Father Isaac is as thoughtful a man as you’d expect from a monk, but he didn’t say this–or anything for that matter–in any ‘holy-er than thou’ tone. I may not know what I believe in, but I believe what he said. We have experiences every day that happen so fast we fail to feel them. A conversation, a glance, a song, a breeze–so regular are these that we refuse to notice why each is unique. That it can teach us something. That it did teach us something.
Weeks later, I was at work shooting the shit with my friend, Christine. She and I banter quite a bit from one side of the bar to the other (I tend bar every so often). I couldn’t tell you how we got there, but I brought up the concept of flipping the script on a prayer.
“Imagine how happy God would be if you just started a prayer with: ‘Hey, God, how was your day?'”
She paused and I can tell she likely never considered it (how many people have, right?). I continued the banter as I usually do with what felt like humor but now feels like perspective.
“So there I was controlling the weather …,” I say, impersonating God with my hands hovering over an imaginary Earth. We both start laughing because, ya know, how ridiculous is that? A real ‘What if God was one of us?’ type of thought. It was funny. The moment passed and we went about our work, changing the subjects to drink orders, how slow it is, and how much we can’t wait for summer.
That was weeks ago. And I think I finally felt it: the prevailing wonder of what God would sound like if He prayed.
“I need Your help. I can’t do this alone any more. I feel like there is so much pressure on me to make things right, and I don’t know if I have the strength to do it all without You. I mean, I work so hard every day to be all things to all people, and it’s like they don’t even care. It’s like I’m invisible sometimes. Like I don’t exist. I feel like I have all of these great ideas on how to help people, but no one wants to listen.
Are You even listening?
Please, give me a sign.
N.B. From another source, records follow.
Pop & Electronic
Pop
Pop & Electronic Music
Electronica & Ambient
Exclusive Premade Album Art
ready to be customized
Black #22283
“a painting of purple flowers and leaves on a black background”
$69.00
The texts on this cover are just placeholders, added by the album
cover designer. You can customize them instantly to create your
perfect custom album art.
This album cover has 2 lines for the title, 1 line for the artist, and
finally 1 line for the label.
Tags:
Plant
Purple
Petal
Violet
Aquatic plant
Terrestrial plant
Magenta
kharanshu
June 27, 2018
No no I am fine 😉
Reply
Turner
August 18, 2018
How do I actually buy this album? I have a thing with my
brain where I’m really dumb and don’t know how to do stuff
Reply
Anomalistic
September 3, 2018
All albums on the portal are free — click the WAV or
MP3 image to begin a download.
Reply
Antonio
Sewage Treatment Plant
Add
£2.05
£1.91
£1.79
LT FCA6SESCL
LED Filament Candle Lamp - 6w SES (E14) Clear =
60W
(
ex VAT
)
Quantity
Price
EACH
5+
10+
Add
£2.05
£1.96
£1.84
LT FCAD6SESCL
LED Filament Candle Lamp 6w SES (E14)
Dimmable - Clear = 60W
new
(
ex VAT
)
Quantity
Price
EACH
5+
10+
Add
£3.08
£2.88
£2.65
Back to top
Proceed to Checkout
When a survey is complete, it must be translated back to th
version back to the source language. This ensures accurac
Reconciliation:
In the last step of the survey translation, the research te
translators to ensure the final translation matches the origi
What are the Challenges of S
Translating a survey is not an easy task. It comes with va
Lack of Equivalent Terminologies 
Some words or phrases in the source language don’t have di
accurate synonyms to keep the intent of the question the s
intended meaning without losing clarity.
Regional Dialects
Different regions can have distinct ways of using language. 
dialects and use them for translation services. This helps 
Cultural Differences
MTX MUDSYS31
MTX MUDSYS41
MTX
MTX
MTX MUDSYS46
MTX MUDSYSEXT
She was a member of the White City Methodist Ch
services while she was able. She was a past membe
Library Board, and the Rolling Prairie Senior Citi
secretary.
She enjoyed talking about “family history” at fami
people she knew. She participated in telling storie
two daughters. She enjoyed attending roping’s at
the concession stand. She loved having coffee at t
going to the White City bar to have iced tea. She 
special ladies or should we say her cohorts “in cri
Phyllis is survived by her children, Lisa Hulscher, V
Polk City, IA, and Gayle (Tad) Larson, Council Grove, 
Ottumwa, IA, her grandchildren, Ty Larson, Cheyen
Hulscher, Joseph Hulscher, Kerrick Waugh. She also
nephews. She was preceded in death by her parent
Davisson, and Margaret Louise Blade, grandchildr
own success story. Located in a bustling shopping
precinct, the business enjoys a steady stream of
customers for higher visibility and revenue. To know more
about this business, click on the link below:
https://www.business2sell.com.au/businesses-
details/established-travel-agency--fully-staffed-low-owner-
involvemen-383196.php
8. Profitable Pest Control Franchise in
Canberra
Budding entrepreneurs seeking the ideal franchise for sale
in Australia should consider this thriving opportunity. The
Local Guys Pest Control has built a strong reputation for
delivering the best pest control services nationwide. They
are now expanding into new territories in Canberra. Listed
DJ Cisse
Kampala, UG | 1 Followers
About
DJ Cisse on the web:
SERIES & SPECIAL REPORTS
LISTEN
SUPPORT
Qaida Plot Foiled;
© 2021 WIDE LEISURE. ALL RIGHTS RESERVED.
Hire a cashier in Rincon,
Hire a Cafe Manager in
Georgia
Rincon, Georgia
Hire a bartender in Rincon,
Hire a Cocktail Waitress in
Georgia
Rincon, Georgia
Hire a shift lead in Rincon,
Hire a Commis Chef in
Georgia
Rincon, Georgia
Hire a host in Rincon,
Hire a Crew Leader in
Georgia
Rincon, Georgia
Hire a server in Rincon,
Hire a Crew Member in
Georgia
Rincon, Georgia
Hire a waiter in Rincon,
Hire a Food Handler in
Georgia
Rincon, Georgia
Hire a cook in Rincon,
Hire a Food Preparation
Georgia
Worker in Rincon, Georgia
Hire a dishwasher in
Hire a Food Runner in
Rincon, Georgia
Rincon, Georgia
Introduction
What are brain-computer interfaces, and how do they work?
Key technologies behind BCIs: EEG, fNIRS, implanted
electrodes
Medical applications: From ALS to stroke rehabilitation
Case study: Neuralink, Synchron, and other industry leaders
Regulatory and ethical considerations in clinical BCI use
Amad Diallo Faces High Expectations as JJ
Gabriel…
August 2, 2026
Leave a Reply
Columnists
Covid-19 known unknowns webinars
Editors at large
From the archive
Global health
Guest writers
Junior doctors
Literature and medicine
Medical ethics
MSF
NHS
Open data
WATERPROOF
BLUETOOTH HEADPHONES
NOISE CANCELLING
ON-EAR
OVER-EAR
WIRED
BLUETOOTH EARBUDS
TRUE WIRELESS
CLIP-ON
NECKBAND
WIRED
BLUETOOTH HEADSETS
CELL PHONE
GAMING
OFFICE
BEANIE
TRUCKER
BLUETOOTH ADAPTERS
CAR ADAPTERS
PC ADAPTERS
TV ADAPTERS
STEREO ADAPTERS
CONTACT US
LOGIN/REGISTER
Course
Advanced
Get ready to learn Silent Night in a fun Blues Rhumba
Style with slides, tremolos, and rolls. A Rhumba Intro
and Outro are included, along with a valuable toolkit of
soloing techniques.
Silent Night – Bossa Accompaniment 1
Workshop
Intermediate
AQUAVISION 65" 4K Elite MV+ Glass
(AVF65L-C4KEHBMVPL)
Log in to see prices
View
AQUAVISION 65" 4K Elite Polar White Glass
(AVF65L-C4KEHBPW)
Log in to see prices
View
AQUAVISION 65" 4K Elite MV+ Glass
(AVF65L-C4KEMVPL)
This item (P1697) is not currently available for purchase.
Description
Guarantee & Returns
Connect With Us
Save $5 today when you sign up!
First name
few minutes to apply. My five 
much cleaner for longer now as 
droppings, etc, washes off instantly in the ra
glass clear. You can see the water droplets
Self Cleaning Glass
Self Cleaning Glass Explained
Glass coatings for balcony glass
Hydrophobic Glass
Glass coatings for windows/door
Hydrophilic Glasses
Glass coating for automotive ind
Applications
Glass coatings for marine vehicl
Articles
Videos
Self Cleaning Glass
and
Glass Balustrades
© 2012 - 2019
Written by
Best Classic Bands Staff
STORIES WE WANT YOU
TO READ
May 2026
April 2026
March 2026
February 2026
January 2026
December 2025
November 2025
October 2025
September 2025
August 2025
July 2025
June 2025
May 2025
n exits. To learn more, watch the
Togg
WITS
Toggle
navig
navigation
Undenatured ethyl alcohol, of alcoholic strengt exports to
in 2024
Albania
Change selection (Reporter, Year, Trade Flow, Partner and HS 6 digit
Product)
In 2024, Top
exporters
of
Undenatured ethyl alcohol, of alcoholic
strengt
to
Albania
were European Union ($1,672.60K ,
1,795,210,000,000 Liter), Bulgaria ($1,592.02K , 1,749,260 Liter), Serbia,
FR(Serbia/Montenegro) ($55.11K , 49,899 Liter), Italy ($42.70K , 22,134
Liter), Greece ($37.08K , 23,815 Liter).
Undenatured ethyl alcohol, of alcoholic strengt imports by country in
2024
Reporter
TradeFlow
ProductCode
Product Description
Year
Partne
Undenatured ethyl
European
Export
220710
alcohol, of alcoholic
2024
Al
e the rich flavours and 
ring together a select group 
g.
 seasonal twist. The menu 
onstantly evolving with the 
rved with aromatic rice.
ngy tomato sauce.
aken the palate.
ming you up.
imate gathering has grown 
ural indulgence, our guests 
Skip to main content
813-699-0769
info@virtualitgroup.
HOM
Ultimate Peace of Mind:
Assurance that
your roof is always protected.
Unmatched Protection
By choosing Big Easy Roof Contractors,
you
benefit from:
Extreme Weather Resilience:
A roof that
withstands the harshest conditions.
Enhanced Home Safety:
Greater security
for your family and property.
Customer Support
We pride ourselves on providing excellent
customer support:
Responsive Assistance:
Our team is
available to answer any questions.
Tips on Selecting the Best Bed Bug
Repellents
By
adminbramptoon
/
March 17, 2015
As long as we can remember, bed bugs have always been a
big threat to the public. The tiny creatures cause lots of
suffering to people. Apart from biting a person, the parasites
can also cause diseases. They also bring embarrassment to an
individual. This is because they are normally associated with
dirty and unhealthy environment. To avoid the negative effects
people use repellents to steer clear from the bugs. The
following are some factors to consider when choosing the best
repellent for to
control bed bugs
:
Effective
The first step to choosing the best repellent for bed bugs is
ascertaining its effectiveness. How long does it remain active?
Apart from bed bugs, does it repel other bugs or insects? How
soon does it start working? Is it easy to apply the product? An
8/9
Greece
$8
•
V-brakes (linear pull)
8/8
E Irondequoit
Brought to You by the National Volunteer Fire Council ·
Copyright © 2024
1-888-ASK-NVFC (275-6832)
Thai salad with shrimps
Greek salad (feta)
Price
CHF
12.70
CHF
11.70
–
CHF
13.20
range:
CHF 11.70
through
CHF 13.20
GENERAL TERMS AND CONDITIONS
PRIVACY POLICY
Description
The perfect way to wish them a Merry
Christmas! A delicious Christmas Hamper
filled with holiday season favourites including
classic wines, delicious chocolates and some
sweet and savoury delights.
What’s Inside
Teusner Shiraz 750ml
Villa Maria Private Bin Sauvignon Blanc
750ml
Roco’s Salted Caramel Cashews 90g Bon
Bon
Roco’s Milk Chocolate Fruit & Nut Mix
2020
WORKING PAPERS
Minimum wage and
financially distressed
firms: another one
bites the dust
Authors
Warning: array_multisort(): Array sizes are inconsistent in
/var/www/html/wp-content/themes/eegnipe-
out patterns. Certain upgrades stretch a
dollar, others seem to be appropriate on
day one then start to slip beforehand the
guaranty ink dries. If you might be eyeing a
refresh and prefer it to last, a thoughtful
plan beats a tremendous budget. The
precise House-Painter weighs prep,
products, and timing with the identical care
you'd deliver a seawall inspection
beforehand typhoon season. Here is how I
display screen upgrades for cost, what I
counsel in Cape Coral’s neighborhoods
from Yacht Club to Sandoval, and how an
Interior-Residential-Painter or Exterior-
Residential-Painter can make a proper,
Just show me that you understand how much I care. You can change things so easily if You want to and I don’t understand why You wait for me. What can I do that You can’t?
Help me. I can’t do this without You. Please.
This makes sense to me. Not an omnipotent, omnipresent God, but a helpless God that needs Us as much as We need Him. He’s busy controlling the weather. And gravity. And throwing more coal on the sun. He is limited by Us and Our dependence on Him to carry Us.
But We are the rock that God himself cannot lift.
Not every moment we digest is religious or spiritual, but the content of this one just happened to be that for me. Others will be about being a husband, or a friend, or a writer. Father Isaac’s words won’t always hit me when I need them because he’s not here to speak them again and again. I have to apply them to moments as they pass to make sure I take what I need to take from them. That was his point, and at least this time I was listening.